**What is required:** Rewrite the stretch from the line containing "elements like mandolin, dumbek, and" through the line containing "that allowed the", substituting "record" for "album" and leaving everything else unchanged.

Saved data entries:
#####

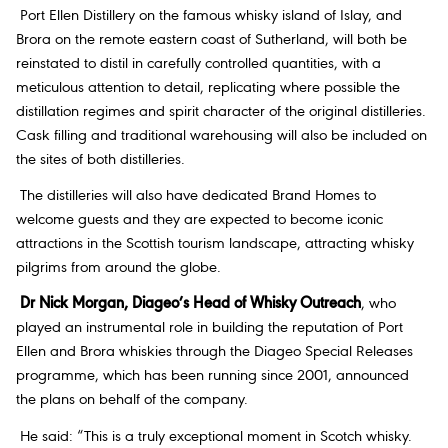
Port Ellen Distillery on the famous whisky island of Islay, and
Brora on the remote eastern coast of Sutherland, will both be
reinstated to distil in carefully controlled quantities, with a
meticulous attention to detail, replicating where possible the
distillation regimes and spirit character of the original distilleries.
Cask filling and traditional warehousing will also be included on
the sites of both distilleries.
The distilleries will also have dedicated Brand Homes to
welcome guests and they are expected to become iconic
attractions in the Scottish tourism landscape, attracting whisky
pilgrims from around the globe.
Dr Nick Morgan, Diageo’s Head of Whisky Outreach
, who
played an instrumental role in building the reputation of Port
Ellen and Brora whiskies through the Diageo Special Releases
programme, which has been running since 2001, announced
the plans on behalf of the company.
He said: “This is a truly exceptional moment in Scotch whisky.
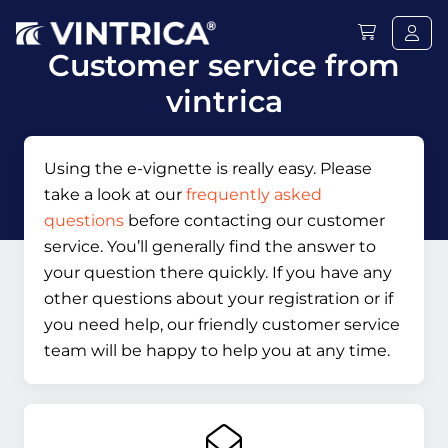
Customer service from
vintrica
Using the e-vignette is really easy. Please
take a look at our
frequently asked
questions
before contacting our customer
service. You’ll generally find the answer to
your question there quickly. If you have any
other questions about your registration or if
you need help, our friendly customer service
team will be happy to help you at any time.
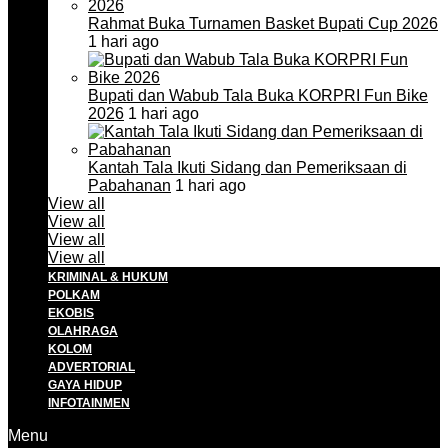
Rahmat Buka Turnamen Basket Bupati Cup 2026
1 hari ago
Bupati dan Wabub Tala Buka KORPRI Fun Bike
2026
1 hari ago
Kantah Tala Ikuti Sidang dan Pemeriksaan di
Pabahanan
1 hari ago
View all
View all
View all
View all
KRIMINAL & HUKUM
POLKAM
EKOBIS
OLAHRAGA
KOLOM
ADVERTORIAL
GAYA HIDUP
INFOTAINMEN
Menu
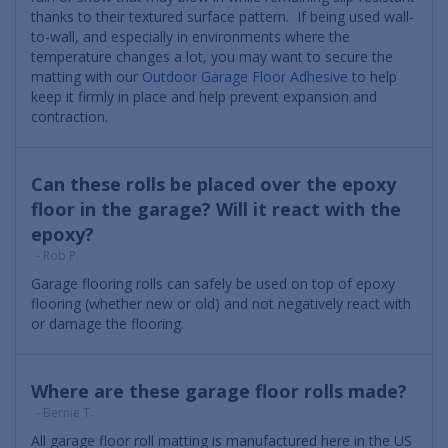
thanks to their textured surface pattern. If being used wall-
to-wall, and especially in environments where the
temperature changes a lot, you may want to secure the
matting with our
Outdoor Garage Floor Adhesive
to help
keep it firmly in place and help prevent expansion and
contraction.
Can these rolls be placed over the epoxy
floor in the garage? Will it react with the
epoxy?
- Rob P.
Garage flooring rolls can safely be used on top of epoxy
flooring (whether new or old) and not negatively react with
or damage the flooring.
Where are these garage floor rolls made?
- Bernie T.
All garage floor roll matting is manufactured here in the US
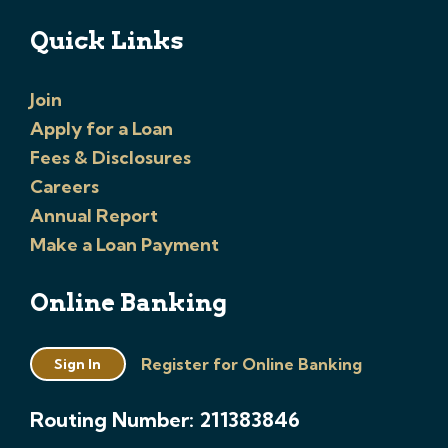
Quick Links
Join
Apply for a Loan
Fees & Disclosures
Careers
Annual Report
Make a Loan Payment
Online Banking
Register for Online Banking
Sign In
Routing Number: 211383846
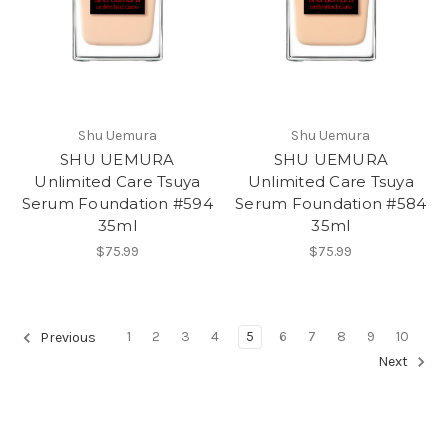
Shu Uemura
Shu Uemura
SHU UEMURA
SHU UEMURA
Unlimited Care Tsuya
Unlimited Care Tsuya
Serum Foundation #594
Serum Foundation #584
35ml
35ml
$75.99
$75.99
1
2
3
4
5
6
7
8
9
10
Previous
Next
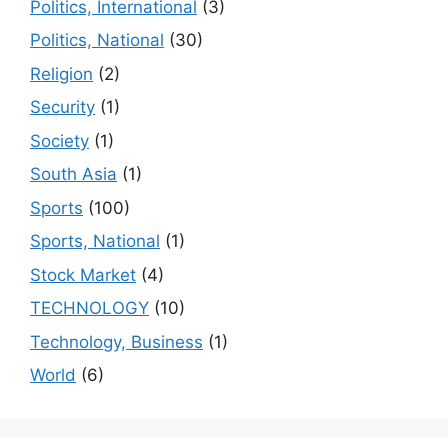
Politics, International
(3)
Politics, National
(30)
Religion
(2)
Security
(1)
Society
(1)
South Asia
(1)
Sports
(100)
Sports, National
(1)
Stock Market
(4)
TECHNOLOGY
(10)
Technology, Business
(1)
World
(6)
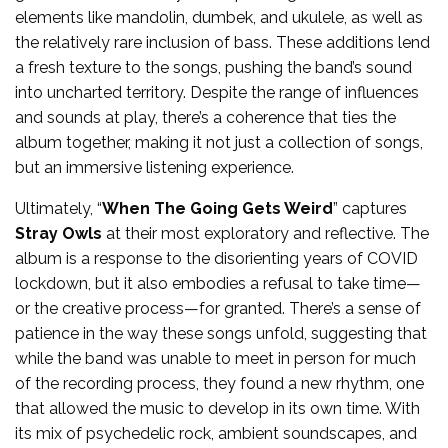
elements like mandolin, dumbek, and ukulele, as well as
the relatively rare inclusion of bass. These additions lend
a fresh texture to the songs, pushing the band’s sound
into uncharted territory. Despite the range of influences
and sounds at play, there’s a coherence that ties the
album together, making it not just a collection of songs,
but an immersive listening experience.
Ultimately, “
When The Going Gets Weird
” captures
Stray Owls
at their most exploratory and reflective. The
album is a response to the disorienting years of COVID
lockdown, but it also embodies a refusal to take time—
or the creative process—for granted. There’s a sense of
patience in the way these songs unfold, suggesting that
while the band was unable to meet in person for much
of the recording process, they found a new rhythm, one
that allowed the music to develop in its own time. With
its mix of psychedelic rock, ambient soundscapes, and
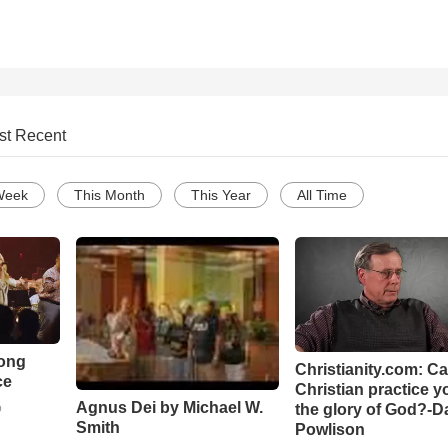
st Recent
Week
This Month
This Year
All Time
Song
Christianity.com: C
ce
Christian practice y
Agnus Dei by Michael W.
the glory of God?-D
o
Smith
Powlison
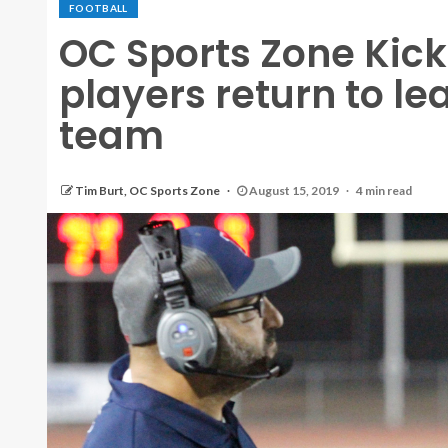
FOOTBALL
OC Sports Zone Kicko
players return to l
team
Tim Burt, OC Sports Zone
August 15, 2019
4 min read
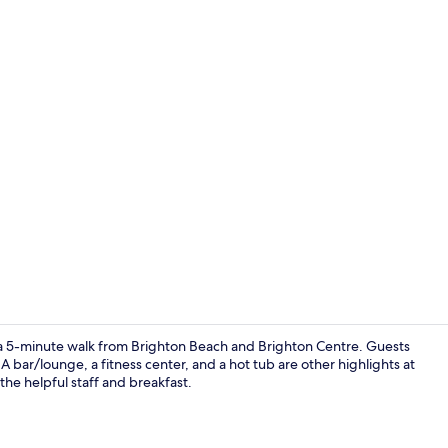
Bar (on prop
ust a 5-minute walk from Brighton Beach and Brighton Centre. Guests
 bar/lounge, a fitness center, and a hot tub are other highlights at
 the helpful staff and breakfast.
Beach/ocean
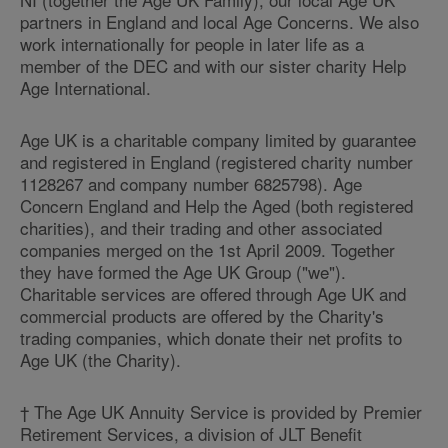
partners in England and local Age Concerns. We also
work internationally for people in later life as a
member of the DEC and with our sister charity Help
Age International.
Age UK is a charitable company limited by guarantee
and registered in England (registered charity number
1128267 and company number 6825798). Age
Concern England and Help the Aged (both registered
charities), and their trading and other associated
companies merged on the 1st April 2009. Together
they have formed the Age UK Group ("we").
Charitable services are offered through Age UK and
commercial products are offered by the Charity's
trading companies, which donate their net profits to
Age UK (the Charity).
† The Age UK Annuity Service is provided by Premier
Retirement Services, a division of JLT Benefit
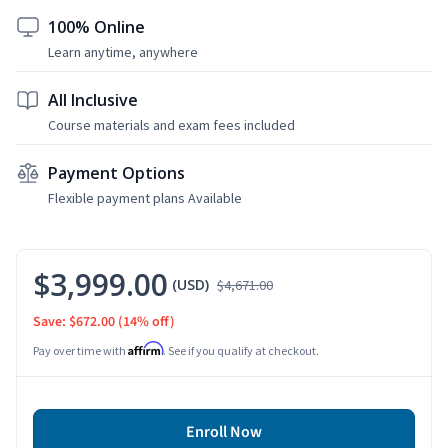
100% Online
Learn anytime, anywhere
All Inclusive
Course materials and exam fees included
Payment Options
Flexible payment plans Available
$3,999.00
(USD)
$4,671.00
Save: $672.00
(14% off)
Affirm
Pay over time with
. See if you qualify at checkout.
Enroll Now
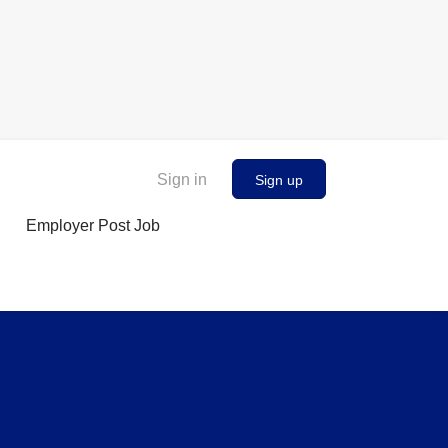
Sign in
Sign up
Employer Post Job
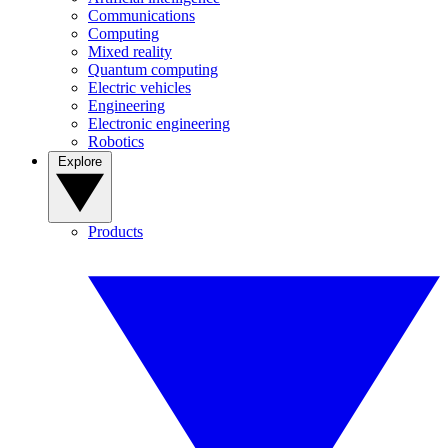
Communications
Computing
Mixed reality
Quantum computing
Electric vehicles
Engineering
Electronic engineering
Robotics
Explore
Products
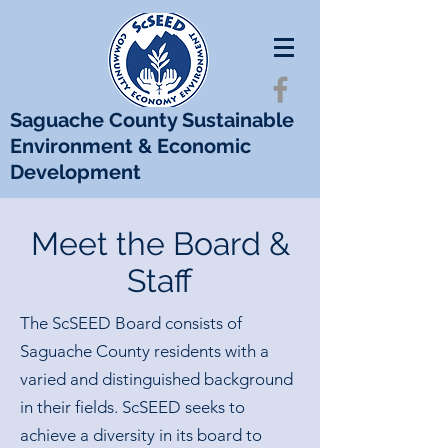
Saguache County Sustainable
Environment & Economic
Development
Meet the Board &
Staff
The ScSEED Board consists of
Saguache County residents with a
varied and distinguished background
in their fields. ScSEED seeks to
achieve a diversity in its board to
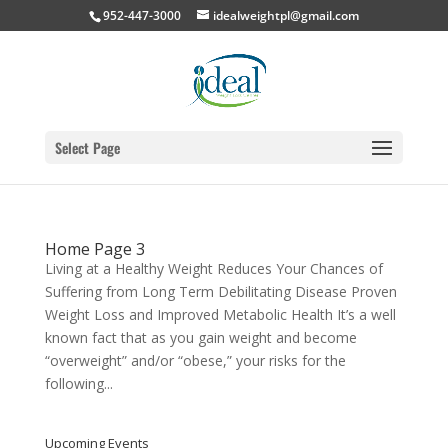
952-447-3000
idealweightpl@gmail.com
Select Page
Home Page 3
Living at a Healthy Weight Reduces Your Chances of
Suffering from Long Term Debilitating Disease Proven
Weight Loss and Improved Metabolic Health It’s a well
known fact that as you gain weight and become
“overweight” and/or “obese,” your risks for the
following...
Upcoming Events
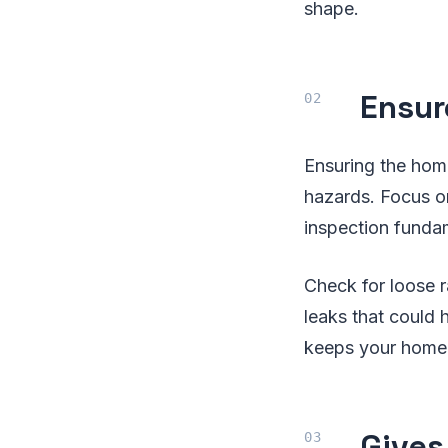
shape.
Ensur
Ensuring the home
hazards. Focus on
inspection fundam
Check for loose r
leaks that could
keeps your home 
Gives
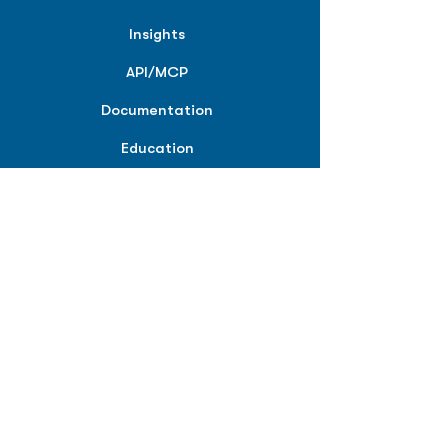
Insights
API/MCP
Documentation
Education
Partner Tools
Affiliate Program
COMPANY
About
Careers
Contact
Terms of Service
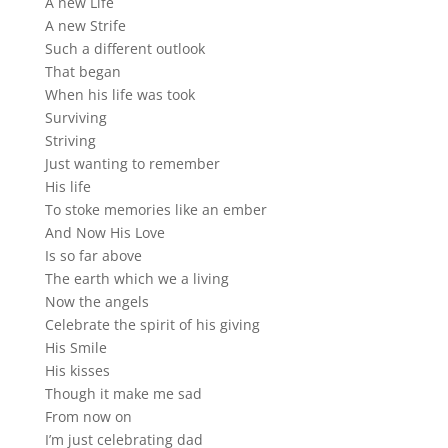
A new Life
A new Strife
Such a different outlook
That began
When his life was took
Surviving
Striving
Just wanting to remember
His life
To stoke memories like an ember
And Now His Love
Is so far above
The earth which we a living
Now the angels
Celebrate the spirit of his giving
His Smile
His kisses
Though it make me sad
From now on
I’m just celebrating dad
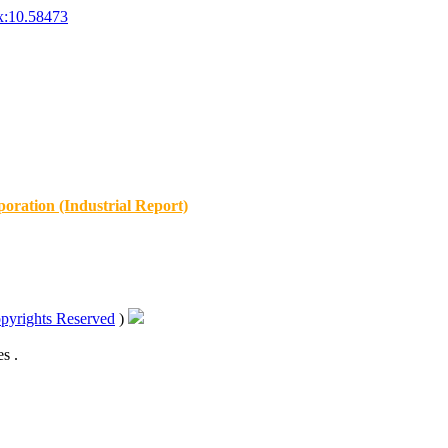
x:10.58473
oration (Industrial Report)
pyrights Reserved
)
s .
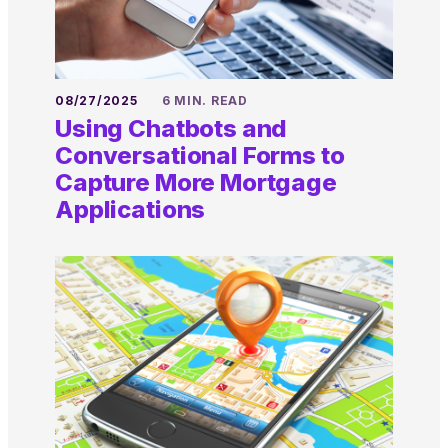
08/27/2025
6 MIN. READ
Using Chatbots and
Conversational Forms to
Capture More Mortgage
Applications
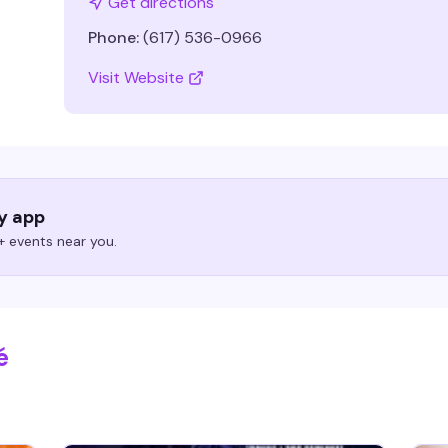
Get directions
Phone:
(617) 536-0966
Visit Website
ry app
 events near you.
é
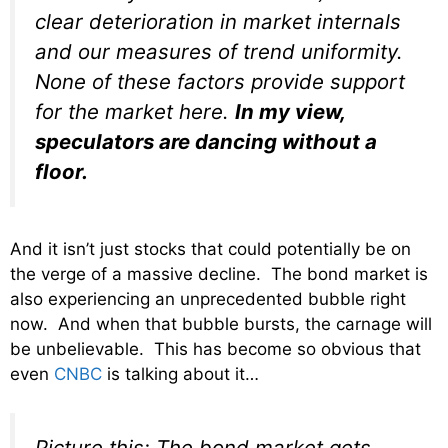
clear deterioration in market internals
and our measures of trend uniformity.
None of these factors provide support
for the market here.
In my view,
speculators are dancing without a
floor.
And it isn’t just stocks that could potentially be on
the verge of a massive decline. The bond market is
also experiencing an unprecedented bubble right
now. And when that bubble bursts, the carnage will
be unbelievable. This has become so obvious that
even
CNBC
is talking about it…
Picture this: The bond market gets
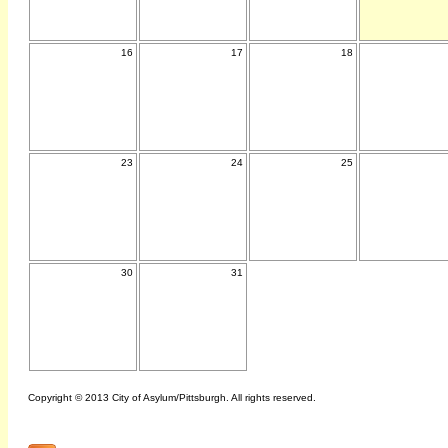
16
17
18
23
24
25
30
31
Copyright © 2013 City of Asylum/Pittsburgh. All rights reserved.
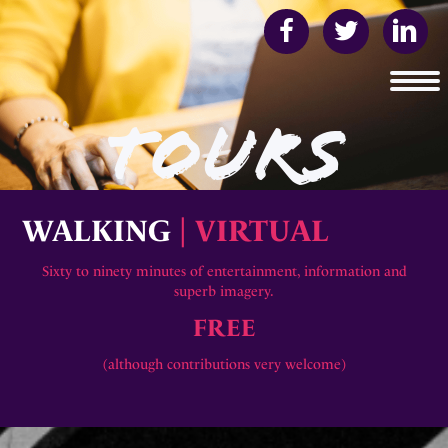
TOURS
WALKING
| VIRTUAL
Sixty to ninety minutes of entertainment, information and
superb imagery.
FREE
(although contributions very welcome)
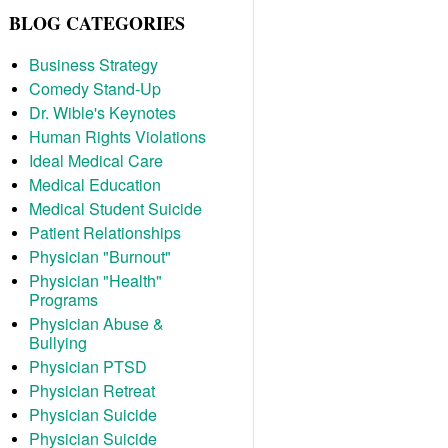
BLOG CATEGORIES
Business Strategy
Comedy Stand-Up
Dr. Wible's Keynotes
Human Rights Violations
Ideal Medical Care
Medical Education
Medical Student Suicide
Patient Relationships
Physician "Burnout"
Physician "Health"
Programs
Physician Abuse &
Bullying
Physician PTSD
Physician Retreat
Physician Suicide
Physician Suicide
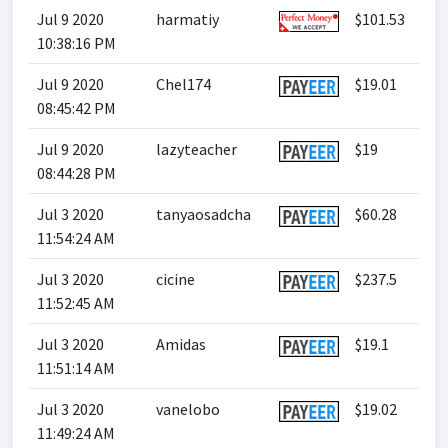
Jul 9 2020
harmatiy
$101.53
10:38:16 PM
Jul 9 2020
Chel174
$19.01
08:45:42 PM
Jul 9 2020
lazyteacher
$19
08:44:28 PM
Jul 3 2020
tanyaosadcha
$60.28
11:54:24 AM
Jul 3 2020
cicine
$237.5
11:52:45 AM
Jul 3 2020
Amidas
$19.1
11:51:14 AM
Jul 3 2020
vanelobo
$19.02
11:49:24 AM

#####

**Output for this task:**
elements like mandolin, dumbek, and ukulele, as well as
the relatively rare inclusion of bass. These additions lend
a fresh texture to the songs, pushing the band’s sound
into uncharted territory. Despite the range of influences
and sounds at play, there’s a coherence that ties the
record together, making it not just a collection of songs,
but an immersive listening experience.
Ultimately, “
When The Going Gets Weird
” captures
Stray Owls
at their most exploratory and reflective. The
record is a response to the disorienting years of COVID
lockdown, but it also embodies a refusal to take time—
or the creative process—for granted. There’s a sense of
patience in the way these songs unfold, suggesting that
while the band was unable to meet in person for much
of the recording process, they found a new rhythm, one
that allowed the music to develop in its own time. With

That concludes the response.